Caiaphas wrote:I supposed I'd better clear up the intended use of these supersoldiers and give a bit of background.
They're designed to be sabatours, infiltrators, and commandos. They have recieved training in commanding, so that they can lead groups to accomplish objectives. The general method by which they're supposed to operate is like this: infiltrate a partisan base, work your way into a position where you can effect damage, cut the power and other vital utilities when the time is right, and slaughter everyone in the base or call in for reinforcements. They also may be called upon for special missions, like retrieval of a specific item or the assassination of a particular figure.
As for the background: there's two factions duking it out. One is the government and the other is a breakaway group that wants to lessen the authority of the government over individual nations. The breakaway group is organized sort of like the Taliban today, only based in cities all over the world rather than the middle of nowhere, so it's very hard to just send in the troops and kill them. That's why a specific, heavily modified group of supersoldiers is needed, to infiltrate and locate bases. It makes the job a lot easier for the regulars.
Shroom Man, thanks for the adrenaline gland idea. I hadn't thought of that.
The thing is, in locating and infiltrating and sabotaging local bases, why would you need someone who is superstrong, superfast, and superdurable and also SUPEREXPENSIVE? If you want someone to do special operations that involve infiltration, espionage, sabotage and stuff, then these guys are supposed to be stealthy, evasive, and cunning blokes who'll use deception, evasion, diversion and all other types of underhanded techniques to AVOID COMBAT because by avoiding combat, THAT is how they infiltrate Talibans/mafias/gangs/cartels/partisans/resistances/insurgencies. And because these guys AVOID combat, that makes giving them superstrength and superbones and supernerves kind of pointless.
You'd be better off spending time and energy and money training these guys on the local customs, traditions, techniques, strategies and tactics of the insurgents/Talibans/mafias/gangs/cartels/partisans/resistances/terrorists than spending millions of monies and months or years of time on radical surgery to enhance them with crazy technologies.
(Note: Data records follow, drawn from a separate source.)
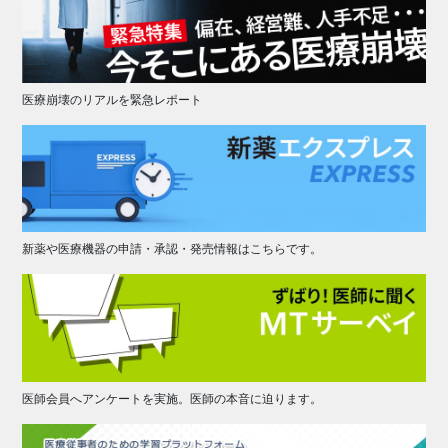
医療崩壊のリアルを緊急レポート
新薬や医療機器の申請・承認・発売情報はこちらです。
医師会員へアンケートを実施。医師の本音に迫ります。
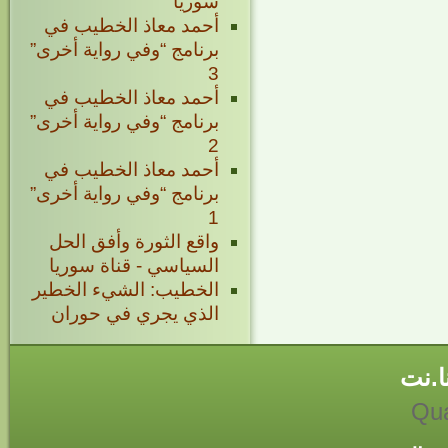
سوريا
أحمد معاذ الخطيب في
برنامج “وفي رواية أخرى”
3
أحمد معاذ الخطيب في
برنامج “وفي رواية أخرى”
2
أحمد معاذ الخطيب في
برنامج “وفي رواية أخرى”
1
واقع الثورة وأفق الحل
السياسي - قناة سوريا
الخطيب: الشيء الخطير
الذي يجري في حوران
ا.نت
Qua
If you want someone who's superfast and superstrong and superexpensive and superkilly, they'd be less suited as infiltrators and would be more useful as shock troopers. The guys who come in helicopters to rescue hostages being held by terrorists, where their speed/strength/superabilities will be useful in an actual combat scenario.
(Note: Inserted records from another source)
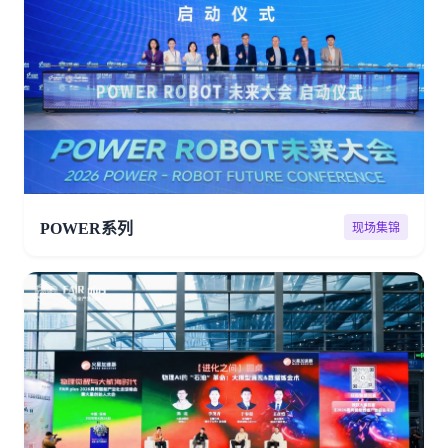
POWER系列
现场集锦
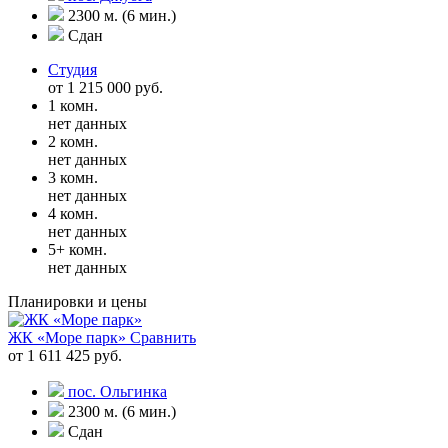
2300 м. (6 мин.)
Сдан
Студия
от 1 215 000 руб.
1 комн.
нет данных
2 комн.
нет данных
3 комн.
нет данных
4 комн.
нет данных
5+ комн.
нет данных
Планировки и цены
ЖК «Море парк»
Сравнить
от 1 611 425 руб.
пос. Ольгинка
2300 м. (6 мин.)
Сдан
But letting a single supersoldier go "slaughter everyone in the base"? Alone? By himself? Against dozens or hundreds of enemies? He must either have SUPER super-abilities that make him like a Space Marine (the ability to withstand getting shot in the face, the ability to keep on fighting despite losing limbs or suffering horrific burns or injuries, the ability to spit venom, multiple hearts, and a GIANT FUCKOFF POWER ARMOR, and like SPIDERMAN-FAST superspeed) or you're getting your supersoldier - who you spent MILLIONS of dollars on designing RADICAL SUPER-ADVANCED MEDICAL TECHNOLOGIES - killed by a dozen/hundred bad guys with guns.
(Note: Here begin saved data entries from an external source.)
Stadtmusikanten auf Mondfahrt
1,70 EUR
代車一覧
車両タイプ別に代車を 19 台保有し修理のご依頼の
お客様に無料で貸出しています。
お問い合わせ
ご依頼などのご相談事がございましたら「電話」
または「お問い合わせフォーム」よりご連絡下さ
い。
This is IF you're trying to be realistic. If you're trying NOT to be realistic, then you can have your supersoldiers slaughter entire enemy bases by himself! It's also cool. A supersoldier program that uses cutting edge technology and millions of dollars to create a living-breathing RUTHLESS 80s ACTION HERO? A genetically-engineered cybernetic AHNULD? Oh man, that would be AWESOME! You can have him say ONE LINERS! "You're fired!" *shoots someone with a rocket launcher* "LET OFF SOME STEAM!" *impales bad guy with a steam pipe* "WRONG!" *shoots person in the face with a shotgun* "EXCUSE MY FRIEND, HE IS DEAD TIRED!" *breaks someone's neck* "CONSIDER THAT A DIVORCE!" *shoots Sharon Stone in the ovaries* "You know what I said about killing you last?" "Yeah, you said you would!" "I LIED!" *drops people off cliffs* "CHILL OUT DICKWAD!" *slaughters ONE MILLION PEOPLE SINGLEHANDEDLY* "Hasta la vista baby!"